WORK INSTRUCTION:
Reproduce every one of the entries below word for word, leaving out the images.

+++++

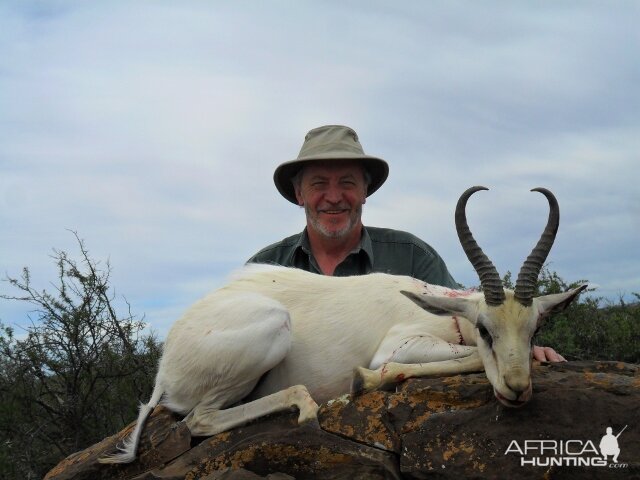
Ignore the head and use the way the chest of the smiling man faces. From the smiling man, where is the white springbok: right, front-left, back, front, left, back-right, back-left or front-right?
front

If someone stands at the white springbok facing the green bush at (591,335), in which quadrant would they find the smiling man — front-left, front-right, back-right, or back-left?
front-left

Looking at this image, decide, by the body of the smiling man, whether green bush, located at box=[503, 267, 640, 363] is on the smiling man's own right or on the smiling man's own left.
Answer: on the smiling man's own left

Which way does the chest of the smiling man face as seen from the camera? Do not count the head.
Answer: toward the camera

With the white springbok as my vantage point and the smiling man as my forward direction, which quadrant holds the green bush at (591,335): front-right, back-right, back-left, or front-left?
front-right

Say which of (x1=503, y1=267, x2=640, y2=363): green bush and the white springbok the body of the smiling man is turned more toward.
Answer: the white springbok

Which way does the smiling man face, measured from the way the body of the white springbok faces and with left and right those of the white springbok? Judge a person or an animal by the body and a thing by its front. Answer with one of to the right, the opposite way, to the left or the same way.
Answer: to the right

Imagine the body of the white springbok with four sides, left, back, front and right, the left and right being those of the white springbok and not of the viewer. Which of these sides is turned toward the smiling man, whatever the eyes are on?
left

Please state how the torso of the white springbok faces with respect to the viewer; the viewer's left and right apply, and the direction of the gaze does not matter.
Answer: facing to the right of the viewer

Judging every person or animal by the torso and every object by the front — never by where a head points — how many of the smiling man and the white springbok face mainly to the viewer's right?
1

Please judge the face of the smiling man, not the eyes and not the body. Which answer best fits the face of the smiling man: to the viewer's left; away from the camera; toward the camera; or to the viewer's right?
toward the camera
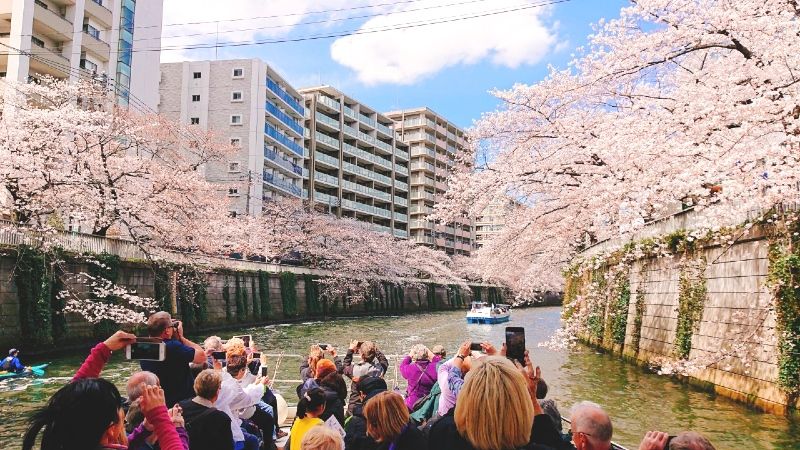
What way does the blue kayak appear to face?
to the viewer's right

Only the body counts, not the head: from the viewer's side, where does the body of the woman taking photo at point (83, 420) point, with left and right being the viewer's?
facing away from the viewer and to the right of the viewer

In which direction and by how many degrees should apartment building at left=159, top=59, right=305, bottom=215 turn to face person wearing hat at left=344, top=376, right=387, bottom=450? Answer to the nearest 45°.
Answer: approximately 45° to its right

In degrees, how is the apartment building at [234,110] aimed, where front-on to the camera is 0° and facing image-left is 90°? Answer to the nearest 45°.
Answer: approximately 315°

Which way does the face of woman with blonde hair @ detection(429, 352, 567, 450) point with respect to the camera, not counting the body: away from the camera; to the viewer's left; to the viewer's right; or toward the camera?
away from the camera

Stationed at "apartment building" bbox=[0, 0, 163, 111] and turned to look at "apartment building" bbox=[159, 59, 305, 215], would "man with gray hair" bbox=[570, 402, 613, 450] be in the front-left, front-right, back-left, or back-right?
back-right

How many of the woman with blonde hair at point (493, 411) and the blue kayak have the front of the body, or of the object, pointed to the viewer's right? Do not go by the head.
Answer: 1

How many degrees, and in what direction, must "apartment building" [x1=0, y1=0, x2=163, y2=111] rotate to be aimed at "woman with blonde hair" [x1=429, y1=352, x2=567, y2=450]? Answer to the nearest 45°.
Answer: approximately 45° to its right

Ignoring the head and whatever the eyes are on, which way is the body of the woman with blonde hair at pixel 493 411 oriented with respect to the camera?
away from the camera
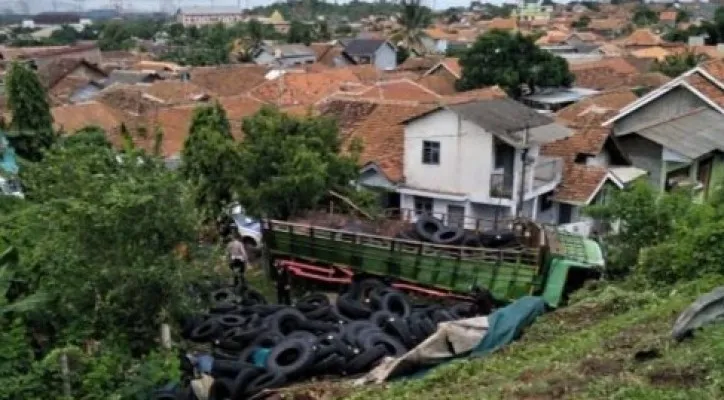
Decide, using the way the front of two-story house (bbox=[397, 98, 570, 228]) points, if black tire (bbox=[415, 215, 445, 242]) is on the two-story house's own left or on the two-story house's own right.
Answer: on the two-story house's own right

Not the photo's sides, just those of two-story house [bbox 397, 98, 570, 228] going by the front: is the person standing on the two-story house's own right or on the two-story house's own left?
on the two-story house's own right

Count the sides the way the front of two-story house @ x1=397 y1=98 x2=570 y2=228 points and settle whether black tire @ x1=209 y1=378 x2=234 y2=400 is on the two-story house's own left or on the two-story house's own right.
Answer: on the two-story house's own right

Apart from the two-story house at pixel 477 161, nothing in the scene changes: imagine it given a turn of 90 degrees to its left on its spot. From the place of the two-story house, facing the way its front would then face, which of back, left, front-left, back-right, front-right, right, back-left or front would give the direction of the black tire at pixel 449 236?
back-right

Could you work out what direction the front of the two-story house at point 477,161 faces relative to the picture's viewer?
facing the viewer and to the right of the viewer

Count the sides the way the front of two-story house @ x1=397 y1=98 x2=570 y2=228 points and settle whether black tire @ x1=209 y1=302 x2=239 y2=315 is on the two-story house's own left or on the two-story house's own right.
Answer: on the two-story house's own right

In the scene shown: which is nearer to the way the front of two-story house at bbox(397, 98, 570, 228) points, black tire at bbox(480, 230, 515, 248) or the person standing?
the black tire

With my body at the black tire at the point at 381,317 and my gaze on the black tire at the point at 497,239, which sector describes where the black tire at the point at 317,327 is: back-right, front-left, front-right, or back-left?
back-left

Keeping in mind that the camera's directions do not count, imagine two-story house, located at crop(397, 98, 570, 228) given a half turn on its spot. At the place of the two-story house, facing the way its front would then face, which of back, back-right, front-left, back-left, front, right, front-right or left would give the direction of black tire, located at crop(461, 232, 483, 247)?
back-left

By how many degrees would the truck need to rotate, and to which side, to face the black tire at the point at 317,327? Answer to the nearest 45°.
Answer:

+++++

OUTPUT OF THE EXERCISE:
Ignore the head and use the way the chest of the smiling man faces. From the smiling man, where is the white springbok: right, front-left, back, front, left, back-right, back-left or front-right?
front

If someone stands at the white springbok facing the green bush at (591,335), in which quadrant would they find the smiling man — front-left, front-right, back-right, or back-left?
front-left

Looking at this image, decide, by the body of the smiling man, whether green bush, located at box=[503, 267, 640, 363] is on the smiling man's own right or on the smiling man's own left.
Answer: on the smiling man's own left

Which way does the chest of the smiling man face as seen from the camera? Do not count the head.
Answer: toward the camera

With the white springbok as my vantage point and the smiling man as my forward direction, which quadrant holds the green bush at (591,335): front-right, back-right, back-left, or front-left?
front-right

Say which of (x1=503, y1=267, x2=640, y2=363): green bush and the white springbok the body of the smiling man is turned more toward.
Answer: the white springbok

Which way does the smiling man face, measured from the way the body of the white springbok faces and with left and right those of the white springbok? Judge a person or an animal by the body and a thing by its front. Answer with one of to the right, the opposite way, to the left or the same way.
Answer: to the right

Imagine the body of the white springbok with four sides, left, back, front and right, the left and right being those of the white springbok and not of the viewer. Which of these sides is turned toward the smiling man, whatever the eyes are on?
left

Please state how the torso of the white springbok faces with respect to the viewer; the viewer's left and right apply, and the direction of the gaze does not matter.
Answer: facing to the right of the viewer

Judging every person or animal by the torso and every object by the front — never by where a head points — how many of the smiling man and the white springbok face mainly to the viewer's right?
1

Please judge the face of the smiling man, not the eyes and not the body. Which answer best fits the face of the smiling man: to the viewer's left; away from the camera; toward the camera; or to the viewer's right?
toward the camera
What way does the blue kayak appear to face?
to the viewer's right

Only the body counts, not the head: from the viewer's side, where does the body of the woman taking photo at point (83, 420) point, with left and right being the viewer's?
facing away from the viewer and to the right of the viewer

In which direction and by how many degrees should apartment building at left=159, top=59, right=305, bottom=215 turn to face person wearing hat at left=344, top=376, right=387, bottom=450? Answer to the nearest 45°.
Answer: approximately 45° to its right

In degrees, how is the apartment building at [234,110] aimed, where front-on to the camera is 0° and facing image-left is 90°? Answer to the nearest 45°.
Answer: approximately 315°

Which way does the face of woman with blonde hair @ detection(429, 352, 567, 450) point with respect to the camera, not counting the body: away from the camera; to the viewer's left; to the viewer's right; or toward the camera?
away from the camera

Stationed at "apartment building" bbox=[0, 0, 163, 111] and turned to look at "apartment building" bbox=[159, 59, 305, 215], would "man with gray hair" bbox=[570, 402, 613, 450] be in the front-left, front-right, back-left, or back-right?
back-right

How many of the woman with blonde hair at point (493, 411) and the blue kayak have the front of the body, or of the object, pointed to the viewer's right? Do not go by the head.
Answer: 1

How many degrees, and in what direction, must "apartment building" [x1=0, y1=0, x2=163, y2=111] rotate to be aimed at "woman with blonde hair" [x1=429, y1=352, x2=567, y2=450]? Answer to the nearest 45°.
Answer: approximately 45° to its right

Ignoring the head and whatever the eyes are on, which way is the body of the woman with blonde hair at pixel 493 411 oriented with respect to the camera?
away from the camera
Decide, using the way the front of two-story house (bbox=[397, 98, 570, 228]) points, if black tire (bbox=[415, 215, 445, 242]) is on the two-story house's own left or on the two-story house's own right.
Answer: on the two-story house's own right

Not the photo's sides, just those of two-story house [bbox 397, 98, 570, 228] going by the front: is the person standing on the two-story house's own right or on the two-story house's own left?
on the two-story house's own right

Count the sides the way the front of two-story house @ x1=397 y1=98 x2=570 y2=228 points and settle whether black tire @ x1=209 y1=378 x2=234 y2=400 is on the two-story house's own left or on the two-story house's own right.
Answer: on the two-story house's own right

Apart from the two-story house at pixel 477 161, nothing in the scene changes: imagine it given a turn of 90 degrees to its left on its spot. From the place of the two-story house, facing the way its front would then face, which of back, left, front-left, back-right, front-right, right, back-left or front would give the direction of the black tire at pixel 449 236?
back-right

Could you work out what direction the front of the two-story house at point 477,161 faces relative to the picture's viewer?
facing the viewer and to the right of the viewer

Count the sides the way the front of two-story house @ x1=397 y1=98 x2=570 y2=228 points and settle whether black tire @ x1=209 y1=302 x2=239 y2=315 is on the two-story house's own left or on the two-story house's own right.
Answer: on the two-story house's own right

In the scene shown: which is nearer to the way the front of two-story house at bbox(397, 98, 570, 228) points, black tire at bbox(480, 230, 515, 248) or the person standing?
the black tire

With my body at the black tire at the point at 381,317 and my gaze on the black tire at the point at 497,239, which sector describes where the black tire at the point at 317,327 is: back-right, front-left, front-right, or back-left?
back-left

Keeping in mind that the camera's directions do not count, imagine two-story house, located at crop(397, 98, 570, 228) given a half turn on its spot. At the place of the two-story house, facing the way its front would then face, which of back, back-right, front-left, back-left, front, right, front-right or left would give the direction of black tire, located at crop(461, 232, 483, 247)?
back-left

By how many degrees would the truck need to rotate, and to which side, to face the black tire at the point at 317,327? Answer to the nearest 45°.
Answer:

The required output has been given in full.